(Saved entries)
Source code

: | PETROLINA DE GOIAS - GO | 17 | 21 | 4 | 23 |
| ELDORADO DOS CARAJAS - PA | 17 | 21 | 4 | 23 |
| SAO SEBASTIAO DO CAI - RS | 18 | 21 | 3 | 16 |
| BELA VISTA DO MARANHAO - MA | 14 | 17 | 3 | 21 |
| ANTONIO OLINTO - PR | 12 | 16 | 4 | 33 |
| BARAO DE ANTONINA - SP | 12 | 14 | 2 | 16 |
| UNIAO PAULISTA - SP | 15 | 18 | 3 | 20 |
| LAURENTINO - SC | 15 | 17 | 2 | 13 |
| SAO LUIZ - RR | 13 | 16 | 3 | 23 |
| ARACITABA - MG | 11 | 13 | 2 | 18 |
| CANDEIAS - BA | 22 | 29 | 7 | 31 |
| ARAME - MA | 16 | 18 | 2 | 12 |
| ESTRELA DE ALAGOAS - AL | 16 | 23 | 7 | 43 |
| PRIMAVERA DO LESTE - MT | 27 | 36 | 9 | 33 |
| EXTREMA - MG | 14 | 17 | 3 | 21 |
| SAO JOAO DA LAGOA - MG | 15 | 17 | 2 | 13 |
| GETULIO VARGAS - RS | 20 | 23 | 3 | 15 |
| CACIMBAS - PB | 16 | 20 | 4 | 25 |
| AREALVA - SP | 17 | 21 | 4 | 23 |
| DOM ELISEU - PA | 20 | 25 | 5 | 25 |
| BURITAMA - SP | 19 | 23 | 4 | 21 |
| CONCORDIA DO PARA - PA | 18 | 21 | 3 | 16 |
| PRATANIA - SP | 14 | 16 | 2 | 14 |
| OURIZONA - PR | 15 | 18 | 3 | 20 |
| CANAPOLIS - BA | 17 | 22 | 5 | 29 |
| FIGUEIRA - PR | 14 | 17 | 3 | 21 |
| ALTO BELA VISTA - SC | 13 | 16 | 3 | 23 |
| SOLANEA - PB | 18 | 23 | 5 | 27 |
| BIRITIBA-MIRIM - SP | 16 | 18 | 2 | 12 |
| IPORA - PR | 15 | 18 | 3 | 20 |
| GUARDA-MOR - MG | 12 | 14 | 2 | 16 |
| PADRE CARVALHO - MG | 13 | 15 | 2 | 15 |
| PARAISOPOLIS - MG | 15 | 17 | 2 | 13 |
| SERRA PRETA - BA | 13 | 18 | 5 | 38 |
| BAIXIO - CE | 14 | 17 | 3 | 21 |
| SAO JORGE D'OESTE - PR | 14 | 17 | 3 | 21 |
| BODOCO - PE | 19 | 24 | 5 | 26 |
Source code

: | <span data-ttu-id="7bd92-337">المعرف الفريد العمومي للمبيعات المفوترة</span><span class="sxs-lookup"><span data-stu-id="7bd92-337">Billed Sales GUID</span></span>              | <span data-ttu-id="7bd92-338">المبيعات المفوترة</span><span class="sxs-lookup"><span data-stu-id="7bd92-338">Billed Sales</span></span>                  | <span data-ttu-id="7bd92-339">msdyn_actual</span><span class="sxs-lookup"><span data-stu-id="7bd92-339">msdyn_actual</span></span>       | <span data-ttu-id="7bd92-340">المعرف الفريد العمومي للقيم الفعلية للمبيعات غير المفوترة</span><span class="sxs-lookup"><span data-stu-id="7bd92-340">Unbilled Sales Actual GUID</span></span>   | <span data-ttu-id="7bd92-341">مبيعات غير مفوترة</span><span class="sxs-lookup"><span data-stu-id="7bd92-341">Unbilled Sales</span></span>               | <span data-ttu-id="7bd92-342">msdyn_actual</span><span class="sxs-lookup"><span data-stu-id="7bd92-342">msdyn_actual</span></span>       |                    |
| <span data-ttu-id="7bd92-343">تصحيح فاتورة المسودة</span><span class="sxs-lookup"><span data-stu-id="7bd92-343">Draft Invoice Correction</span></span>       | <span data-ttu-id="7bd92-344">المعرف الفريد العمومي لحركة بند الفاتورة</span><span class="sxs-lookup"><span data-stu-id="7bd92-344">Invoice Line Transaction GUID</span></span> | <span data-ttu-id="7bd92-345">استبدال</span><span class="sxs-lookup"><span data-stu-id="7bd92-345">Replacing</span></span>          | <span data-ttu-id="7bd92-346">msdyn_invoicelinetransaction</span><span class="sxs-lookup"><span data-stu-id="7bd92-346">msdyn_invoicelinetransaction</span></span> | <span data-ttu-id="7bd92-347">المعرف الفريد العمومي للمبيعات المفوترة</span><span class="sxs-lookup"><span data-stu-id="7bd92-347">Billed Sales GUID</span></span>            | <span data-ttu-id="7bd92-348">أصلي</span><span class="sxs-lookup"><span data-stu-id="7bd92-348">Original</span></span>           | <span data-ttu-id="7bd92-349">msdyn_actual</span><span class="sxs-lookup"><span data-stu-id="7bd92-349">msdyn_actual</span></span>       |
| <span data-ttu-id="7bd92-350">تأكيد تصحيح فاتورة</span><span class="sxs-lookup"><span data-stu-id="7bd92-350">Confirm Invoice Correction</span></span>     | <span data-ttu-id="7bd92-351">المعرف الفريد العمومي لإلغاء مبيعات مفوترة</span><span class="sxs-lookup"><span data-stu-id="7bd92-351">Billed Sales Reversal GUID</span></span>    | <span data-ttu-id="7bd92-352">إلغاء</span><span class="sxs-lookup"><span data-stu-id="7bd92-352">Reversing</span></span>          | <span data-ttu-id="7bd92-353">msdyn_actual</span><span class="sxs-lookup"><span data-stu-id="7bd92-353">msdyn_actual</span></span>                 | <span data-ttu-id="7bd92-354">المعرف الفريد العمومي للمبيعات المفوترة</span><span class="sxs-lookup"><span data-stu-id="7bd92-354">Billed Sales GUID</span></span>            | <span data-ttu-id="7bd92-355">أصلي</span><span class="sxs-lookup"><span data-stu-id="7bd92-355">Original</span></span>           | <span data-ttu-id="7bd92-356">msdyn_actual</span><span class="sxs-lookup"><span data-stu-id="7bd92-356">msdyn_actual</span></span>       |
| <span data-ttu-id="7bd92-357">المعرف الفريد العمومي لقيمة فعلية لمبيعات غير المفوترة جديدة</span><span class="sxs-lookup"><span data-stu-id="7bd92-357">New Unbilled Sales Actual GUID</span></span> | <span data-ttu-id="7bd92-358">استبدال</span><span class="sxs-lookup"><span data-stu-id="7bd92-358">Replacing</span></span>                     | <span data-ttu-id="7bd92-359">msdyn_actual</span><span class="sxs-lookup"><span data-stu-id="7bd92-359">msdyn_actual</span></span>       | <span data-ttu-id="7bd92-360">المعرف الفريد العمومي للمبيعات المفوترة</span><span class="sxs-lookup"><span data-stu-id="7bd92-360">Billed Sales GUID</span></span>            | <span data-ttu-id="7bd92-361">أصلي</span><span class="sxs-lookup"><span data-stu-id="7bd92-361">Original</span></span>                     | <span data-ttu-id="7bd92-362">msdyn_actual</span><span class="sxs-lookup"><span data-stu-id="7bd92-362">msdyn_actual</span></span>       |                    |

- WHAT THE TASK ASKS:
Please print the records above exactly from their first line. End with the line containing "23 | 7 | 43 |", and include it.

- RESULT FOR THIS EXERCISE:
Source code

: | PETROLINA DE GOIAS - GO | 17 | 21 | 4 | 23 |
| ELDORADO DOS CARAJAS - PA | 17 | 21 | 4 | 23 |
| SAO SEBASTIAO DO CAI - RS | 18 | 21 | 3 | 16 |
| BELA VISTA DO MARANHAO - MA | 14 | 17 | 3 | 21 |
| ANTONIO OLINTO - PR | 12 | 16 | 4 | 33 |
| BARAO DE ANTONINA - SP | 12 | 14 | 2 | 16 |
| UNIAO PAULISTA - SP | 15 | 18 | 3 | 20 |
| LAURENTINO - SC | 15 | 17 | 2 | 13 |
| SAO LUIZ - RR | 13 | 16 | 3 | 23 |
| ARACITABA - MG | 11 | 13 | 2 | 18 |
| CANDEIAS - BA | 22 | 29 | 7 | 31 |
| ARAME - MA | 16 | 18 | 2 | 12 |
| ESTRELA DE ALAGOAS - AL | 16 | 23 | 7 | 43 |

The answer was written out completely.